━━━━━ Text passage

The first and second eyecups 502, 504 may be positioned over and movable relative to an enclosure 508 (shown in dashed lines in FIG. 5) that may be positioned over the single NED screen 506. The enclosure 508 may be hermetically sealed to inhibit the introduction of contamination on a user-facing surface of the single NED screen 506.

The eyecups 502, 504 may be movable relative to each other and/or relative to the single NED screen 506, such as to adjust for the user's IPD. The HMD assembly 500 of FIG. 5 may also include an IPD adjustment mechanism 550, which may include a track 552 (e.g., a rod, a slide, etc.), a first IPD adjustment bracket 554 slidably coupling the first rigid housing 518 to the track 552, and a second IPD adjustment bracket 556 slidably coupling the second rigid housing 522 to the track 552. The IPD adjustment mechanism 550 may, in some examples, also include one or more IPD input mechanisms (not shown in the view of FIG. 5, but similar to the IPD input mechanism 140 described above) with which the user may interact to control the movement of the eyecups 502, 504 for IPD adjustments. In addition or alternatively, a cam, pusher, electromechanical actuator (e.g., a motor, a linear actuator, etc.), or other suitable component may be included to move the IPD adjustment brackets 554, 556 and eyecups 502, 504 along the track 552.

As illustrated in FIG. 5, the IPD adjustment brackets 554, 556 may, in some embodiments, each include two spaced apart slider elements 558 engaged with and movable along the track 552, such as to provide sufficient stability to the respective eyecups 502, 504. The slider elements 558 may be engaged with the track 552 in a manner that maintains the eyecups 502, 504 in position after an IPD adjustment is made. In some examples, a detent mechanism 560 (shown in FIG. 5 in dashed lines) may be employed to maintain the eyecups 502, 504 in their relative position after an IPD adjustment is made. For example, the detent mechanism 560 may include a ratchet, a frictional interface, a pin and rack, or another suitable mechanism for maintaining the relative positions of the eyecups 502, 504. In some examples, the HMD assembly 500 may optionally include another set of a track and IPD adjustment brackets positioned on an opposite side of the eyecups 502, 504 from the track 552 and IPD adjustment brackets 554, 556 shown in FIG. 5, such as for additional mechanical stability.

━━━━━━━━━━
━━━━━ Extracted material

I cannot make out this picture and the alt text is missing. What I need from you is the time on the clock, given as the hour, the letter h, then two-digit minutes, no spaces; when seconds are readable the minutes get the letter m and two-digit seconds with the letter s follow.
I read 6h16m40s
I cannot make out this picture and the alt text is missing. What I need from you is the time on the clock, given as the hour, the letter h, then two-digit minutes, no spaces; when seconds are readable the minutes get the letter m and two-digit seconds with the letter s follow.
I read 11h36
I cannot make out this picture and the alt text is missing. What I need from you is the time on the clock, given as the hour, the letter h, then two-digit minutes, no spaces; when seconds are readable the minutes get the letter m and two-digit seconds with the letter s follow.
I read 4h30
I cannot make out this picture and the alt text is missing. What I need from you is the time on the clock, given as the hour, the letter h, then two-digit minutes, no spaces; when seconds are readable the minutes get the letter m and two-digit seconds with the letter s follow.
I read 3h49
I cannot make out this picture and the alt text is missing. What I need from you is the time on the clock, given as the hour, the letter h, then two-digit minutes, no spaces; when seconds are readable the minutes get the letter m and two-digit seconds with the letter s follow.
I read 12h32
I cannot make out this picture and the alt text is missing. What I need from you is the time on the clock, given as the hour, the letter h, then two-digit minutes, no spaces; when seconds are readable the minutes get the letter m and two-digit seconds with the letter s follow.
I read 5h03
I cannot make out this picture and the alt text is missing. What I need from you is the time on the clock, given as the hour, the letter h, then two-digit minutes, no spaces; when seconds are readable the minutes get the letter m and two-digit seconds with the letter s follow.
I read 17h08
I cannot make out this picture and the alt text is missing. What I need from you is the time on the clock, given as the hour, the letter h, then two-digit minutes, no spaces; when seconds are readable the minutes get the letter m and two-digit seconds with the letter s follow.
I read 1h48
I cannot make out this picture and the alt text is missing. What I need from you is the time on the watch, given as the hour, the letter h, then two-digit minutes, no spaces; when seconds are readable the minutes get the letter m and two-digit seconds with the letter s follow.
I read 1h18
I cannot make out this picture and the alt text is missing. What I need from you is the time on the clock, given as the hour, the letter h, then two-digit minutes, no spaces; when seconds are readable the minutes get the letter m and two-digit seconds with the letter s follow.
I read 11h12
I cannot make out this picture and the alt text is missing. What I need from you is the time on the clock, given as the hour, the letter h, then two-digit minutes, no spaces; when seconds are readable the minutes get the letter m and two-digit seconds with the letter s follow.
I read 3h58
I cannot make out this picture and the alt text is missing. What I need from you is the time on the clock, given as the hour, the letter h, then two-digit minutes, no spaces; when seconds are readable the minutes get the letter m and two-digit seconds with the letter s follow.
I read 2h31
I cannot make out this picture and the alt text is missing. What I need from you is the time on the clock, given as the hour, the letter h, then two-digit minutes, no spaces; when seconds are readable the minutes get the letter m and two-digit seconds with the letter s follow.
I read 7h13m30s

━━━━━━━━━━

*Challenges*:
1 > According to the eyecup passage, what is the purpose of hermetically sealing the enclosure 508?
2 > Please rewrite everything in the eyecup passage from "The first and" down to "of the single NED screen 506.", using "cover" in place of "enclosure".
The rows stand apart from the eyecup passage and are separate material.

*Solutions below*:
1 > To inhibit the introduction of contamination on a user-facing surface of the single NED screen 506.

2 >
The first and second eyecups 502, 504 may be positioned over and movable relative to an cover 508 (shown in dashed lines in FIG. 5) that may be positioned over the single NED screen 506. The cover 508 may be hermetically sealed to inhibit the introduction of contamination on a user-facing surface of the single NED screen 506.